__What you will do__
In the material below, the lines containing the word "loss" are required; copy each of them.

__Data excerpts__

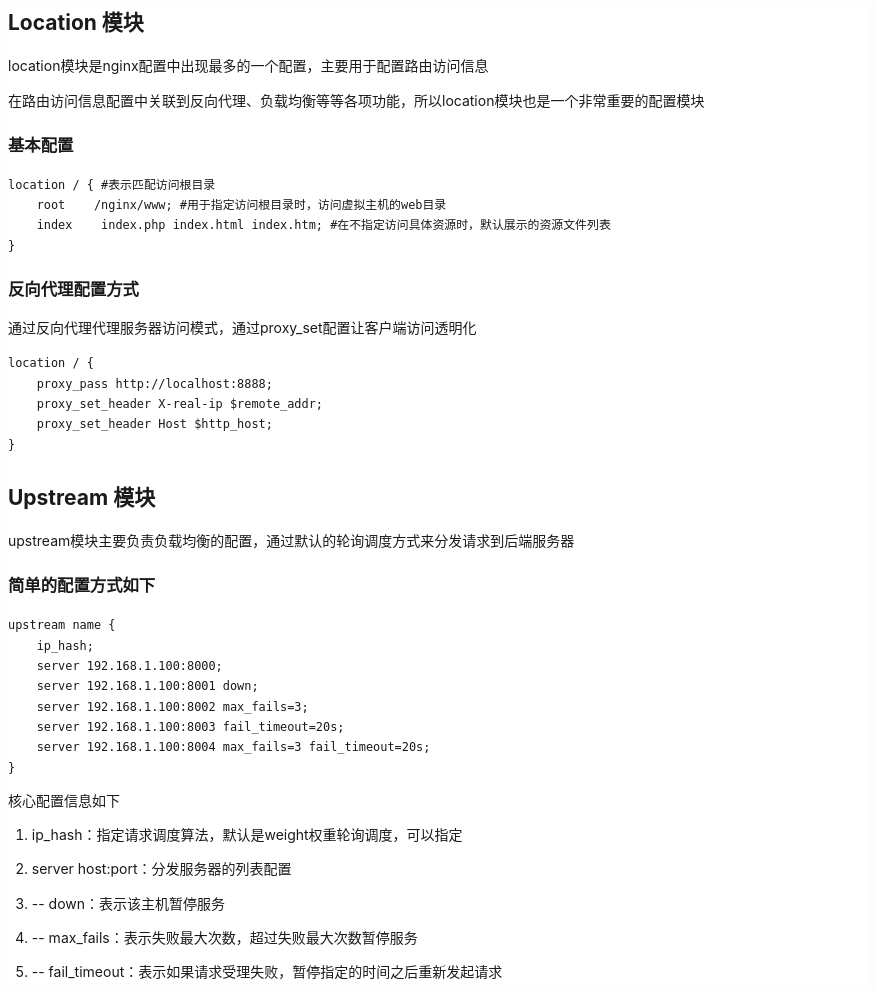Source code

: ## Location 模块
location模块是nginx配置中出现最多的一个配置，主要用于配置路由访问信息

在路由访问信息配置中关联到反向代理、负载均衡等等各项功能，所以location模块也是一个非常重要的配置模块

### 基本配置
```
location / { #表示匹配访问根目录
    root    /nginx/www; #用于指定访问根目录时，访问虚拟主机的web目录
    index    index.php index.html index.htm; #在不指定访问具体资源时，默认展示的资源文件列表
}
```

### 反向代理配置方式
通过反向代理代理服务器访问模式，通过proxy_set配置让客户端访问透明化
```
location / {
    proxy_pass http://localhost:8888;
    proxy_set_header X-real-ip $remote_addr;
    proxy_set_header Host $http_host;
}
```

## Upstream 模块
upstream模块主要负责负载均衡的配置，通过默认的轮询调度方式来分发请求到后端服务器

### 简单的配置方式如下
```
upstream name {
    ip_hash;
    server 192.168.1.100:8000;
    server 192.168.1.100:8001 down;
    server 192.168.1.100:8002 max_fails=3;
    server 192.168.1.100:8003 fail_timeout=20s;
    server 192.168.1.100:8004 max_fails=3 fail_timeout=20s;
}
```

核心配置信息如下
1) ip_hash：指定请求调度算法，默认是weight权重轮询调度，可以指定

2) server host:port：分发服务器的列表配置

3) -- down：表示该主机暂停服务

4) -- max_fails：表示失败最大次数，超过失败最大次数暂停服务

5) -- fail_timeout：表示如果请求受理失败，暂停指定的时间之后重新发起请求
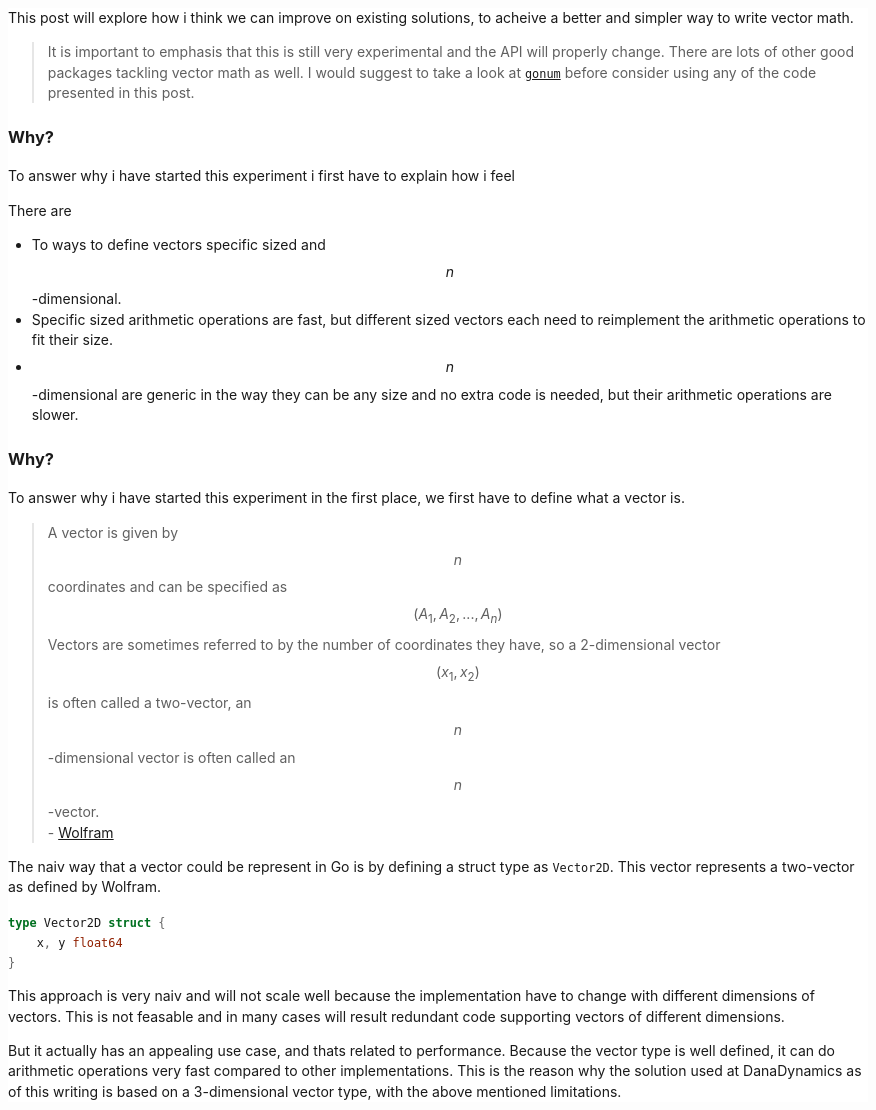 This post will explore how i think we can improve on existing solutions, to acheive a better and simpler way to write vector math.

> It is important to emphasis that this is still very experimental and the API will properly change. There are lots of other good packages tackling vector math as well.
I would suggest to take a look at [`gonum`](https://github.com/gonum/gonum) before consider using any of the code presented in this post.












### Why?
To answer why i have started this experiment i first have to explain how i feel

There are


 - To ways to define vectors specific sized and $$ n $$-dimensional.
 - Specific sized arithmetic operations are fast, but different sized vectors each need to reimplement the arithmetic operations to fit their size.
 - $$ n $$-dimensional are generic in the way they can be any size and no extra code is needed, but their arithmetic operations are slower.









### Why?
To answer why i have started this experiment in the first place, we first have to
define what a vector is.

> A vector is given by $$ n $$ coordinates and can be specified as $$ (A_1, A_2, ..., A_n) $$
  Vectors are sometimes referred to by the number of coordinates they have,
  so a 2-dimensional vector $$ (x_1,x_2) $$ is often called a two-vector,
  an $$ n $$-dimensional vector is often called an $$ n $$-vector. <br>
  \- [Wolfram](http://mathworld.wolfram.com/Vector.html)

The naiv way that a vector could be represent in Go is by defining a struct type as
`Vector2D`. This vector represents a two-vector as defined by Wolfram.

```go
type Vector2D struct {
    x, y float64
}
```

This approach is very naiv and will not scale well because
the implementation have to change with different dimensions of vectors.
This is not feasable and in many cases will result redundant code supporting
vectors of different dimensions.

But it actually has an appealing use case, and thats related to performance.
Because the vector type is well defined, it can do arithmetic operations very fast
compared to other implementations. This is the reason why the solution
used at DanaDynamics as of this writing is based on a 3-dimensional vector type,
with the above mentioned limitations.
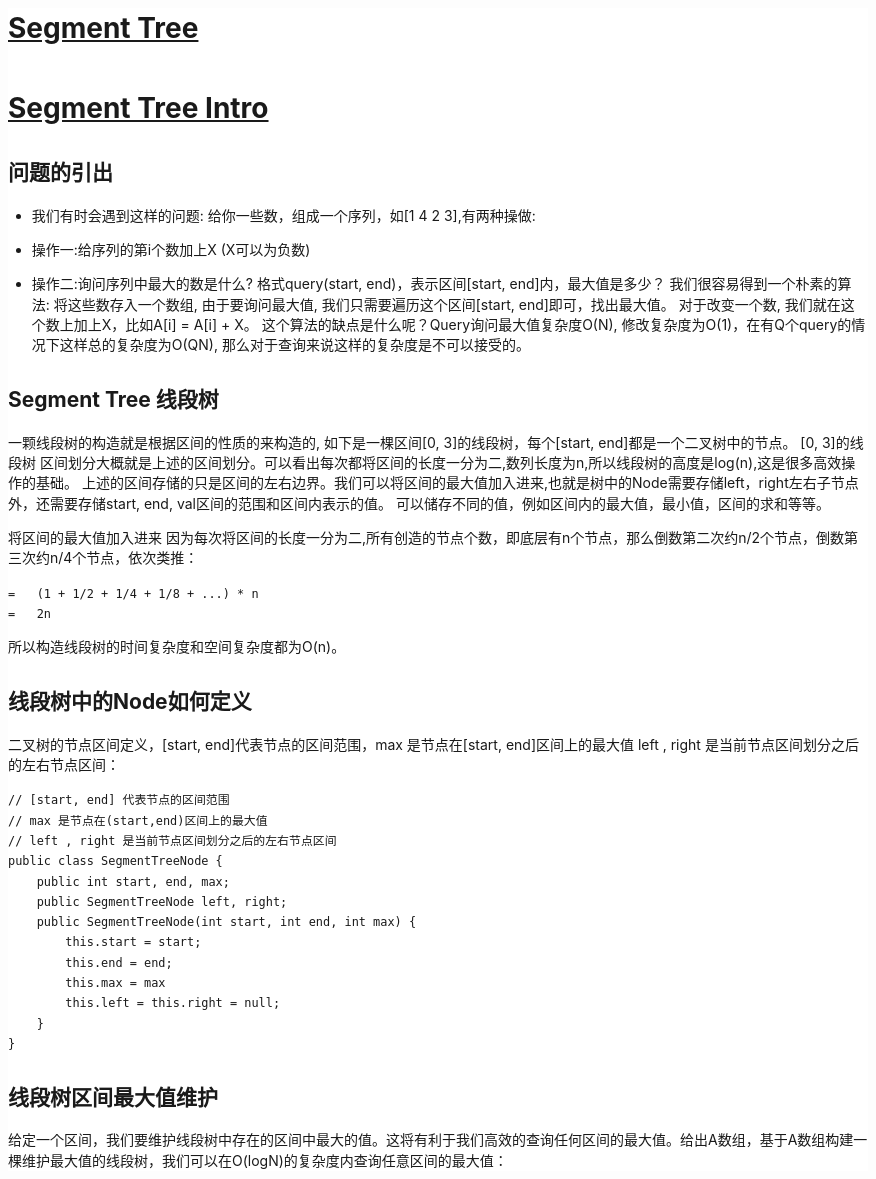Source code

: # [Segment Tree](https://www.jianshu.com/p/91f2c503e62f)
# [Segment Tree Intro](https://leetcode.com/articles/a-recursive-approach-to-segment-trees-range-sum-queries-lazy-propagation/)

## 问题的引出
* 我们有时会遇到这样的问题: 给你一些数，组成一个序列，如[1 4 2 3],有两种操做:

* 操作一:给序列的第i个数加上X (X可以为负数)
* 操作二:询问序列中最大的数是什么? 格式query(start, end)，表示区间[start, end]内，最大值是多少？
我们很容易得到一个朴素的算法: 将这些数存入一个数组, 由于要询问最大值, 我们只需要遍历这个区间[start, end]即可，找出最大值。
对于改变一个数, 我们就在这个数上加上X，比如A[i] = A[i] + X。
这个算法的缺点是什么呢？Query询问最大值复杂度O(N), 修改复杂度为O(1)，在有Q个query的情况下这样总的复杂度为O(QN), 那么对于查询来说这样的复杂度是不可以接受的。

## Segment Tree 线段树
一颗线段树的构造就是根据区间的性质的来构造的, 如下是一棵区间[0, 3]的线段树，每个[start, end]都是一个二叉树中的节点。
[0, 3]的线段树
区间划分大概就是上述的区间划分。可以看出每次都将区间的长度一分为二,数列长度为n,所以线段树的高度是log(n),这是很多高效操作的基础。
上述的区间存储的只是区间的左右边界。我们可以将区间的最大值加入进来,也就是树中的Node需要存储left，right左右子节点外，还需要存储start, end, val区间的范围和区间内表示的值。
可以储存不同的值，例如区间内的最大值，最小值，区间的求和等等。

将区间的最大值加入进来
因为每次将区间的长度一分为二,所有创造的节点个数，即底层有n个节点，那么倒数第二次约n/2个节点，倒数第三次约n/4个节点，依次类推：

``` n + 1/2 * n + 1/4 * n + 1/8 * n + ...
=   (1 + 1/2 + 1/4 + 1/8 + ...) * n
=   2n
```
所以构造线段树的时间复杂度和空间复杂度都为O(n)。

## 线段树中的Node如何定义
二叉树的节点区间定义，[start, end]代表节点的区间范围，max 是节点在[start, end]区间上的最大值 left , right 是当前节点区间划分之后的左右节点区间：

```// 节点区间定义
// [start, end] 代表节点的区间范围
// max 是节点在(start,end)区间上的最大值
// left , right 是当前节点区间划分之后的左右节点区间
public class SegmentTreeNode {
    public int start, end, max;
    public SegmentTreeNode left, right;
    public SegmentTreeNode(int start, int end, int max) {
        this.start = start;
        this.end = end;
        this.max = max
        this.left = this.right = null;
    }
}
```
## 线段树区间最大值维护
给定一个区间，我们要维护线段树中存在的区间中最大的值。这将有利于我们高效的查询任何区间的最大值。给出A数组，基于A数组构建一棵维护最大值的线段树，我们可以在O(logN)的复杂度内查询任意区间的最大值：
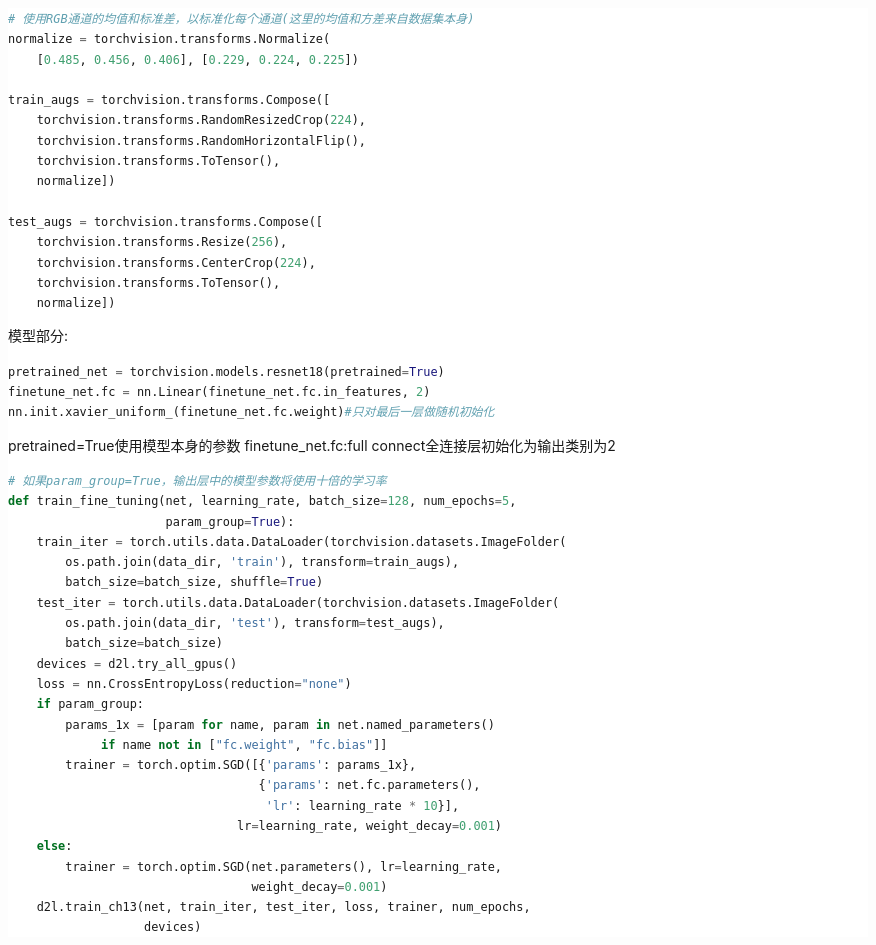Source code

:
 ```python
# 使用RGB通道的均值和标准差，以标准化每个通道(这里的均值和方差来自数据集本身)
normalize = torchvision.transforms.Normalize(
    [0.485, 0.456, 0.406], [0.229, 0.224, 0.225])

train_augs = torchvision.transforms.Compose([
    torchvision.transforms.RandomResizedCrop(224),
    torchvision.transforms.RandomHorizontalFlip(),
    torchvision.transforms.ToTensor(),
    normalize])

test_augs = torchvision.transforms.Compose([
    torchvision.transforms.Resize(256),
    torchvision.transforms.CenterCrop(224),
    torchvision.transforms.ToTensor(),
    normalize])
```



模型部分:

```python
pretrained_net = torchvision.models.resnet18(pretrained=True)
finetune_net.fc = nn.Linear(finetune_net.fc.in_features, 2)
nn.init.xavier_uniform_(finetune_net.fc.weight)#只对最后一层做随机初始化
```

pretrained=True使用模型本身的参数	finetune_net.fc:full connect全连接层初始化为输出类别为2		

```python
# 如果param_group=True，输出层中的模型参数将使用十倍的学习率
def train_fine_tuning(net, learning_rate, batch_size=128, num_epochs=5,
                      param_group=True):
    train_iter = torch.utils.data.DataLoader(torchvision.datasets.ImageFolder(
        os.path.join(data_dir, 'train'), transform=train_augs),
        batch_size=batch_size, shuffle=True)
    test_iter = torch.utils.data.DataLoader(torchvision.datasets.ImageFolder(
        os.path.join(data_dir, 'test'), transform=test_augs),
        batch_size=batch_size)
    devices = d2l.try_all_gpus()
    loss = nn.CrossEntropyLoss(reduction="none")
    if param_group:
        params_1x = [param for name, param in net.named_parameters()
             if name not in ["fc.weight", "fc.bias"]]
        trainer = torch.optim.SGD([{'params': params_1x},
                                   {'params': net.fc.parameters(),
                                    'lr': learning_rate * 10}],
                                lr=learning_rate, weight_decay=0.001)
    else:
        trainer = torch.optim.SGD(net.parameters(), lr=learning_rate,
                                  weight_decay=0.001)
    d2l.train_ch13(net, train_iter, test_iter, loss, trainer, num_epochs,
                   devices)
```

__Solved exercise__
    loss = nn.CrossEntropyLoss(reduction="none")
    d2l.train_ch13(net, train_iter, test_iter, loss, trainer, num_epochs,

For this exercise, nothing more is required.